Studies of Zyflamend in animal models of cancer have shown the following:

• Mice implanted with pancreatic tumor cells received either Zyflamend or a control treatment. The mice treated with Zyflamend showed lower levels of cancer survival proteins and higher levels of anticancer activity than mice in the control group.
• Mice implanted with pancreatic tumor cells received either Zyflamend, gemcitabine, or both. Tumor cells from mice that received the combination of Zyflamend and gemcitabine showed a much greater decrease in tumor growth than tumor cells from mice that received Zyflamend or gemcitabine alone. The findings suggested that Zyflamend may have made the pancreatic tumors more sensitive to treatment with gemcitabine.

Have any clinical trials (research studies with people) of Zyflamend been conducted?

A report of one patient with high-grade prostatic intraepithelial neoplasia (HGPIN) who received Zyflamend 3 times/ day for 18 months showed that PSA levels were not affected. However, at the end of 18 months of treatment, repeat biopsies of the prostate did not show HGPIN or cancer.

In a phase I safety study of Zyflamend, patients with HGPIN took Zyflamend (780 mg) 3 times/ day for 18 months with additional dietary supplements (probiotic supplement, multivitamin, green and white tea extract, Baikal skullcap, docosahexaenoic acid, holy basil, and turmeric). Zyflamend and the added dietary supplements were well tolerated and there were no serious side effects. At the end of 18 months of treatment, more than half of patients had benign biopsy results, about one-fourth had HGPIN, and about one in 8 had prostate cancer.

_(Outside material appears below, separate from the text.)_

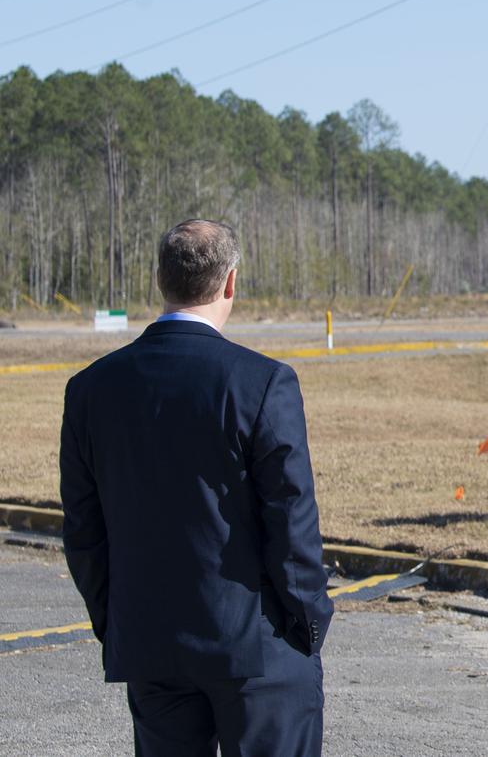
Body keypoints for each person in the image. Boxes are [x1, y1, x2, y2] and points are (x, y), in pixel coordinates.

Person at [60, 219, 333, 757]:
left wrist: (117, 624)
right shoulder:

Have any side effects or risks been reported from Zyflamend?

A phase I safety study of Zyflamend (described above) reported no toxicity or serious side effects. Some of the patients had mild heartburn that went away when Zyflamend was taken with food.

Is Zyflamend approved by the U.S. Food and Drug Administration (FDA) for use as a cancer treatment in the United States?

The U.S. Food and Drug Administration has not approved the use of Zyflamend as a treatment for cancer or any other medical condition.

Zyflamend is available in the United States as a dietary supplement. Dietary supplements are products meant to be added to the diet. They are not drugs and are not meant to treat, prevent, or cure diseases. The manufacturer is responsible for ensuring that the product is safe and that the label claims are truthful and not misleading. The FDA does not approve dietary supplements as safe or effective before they are sold.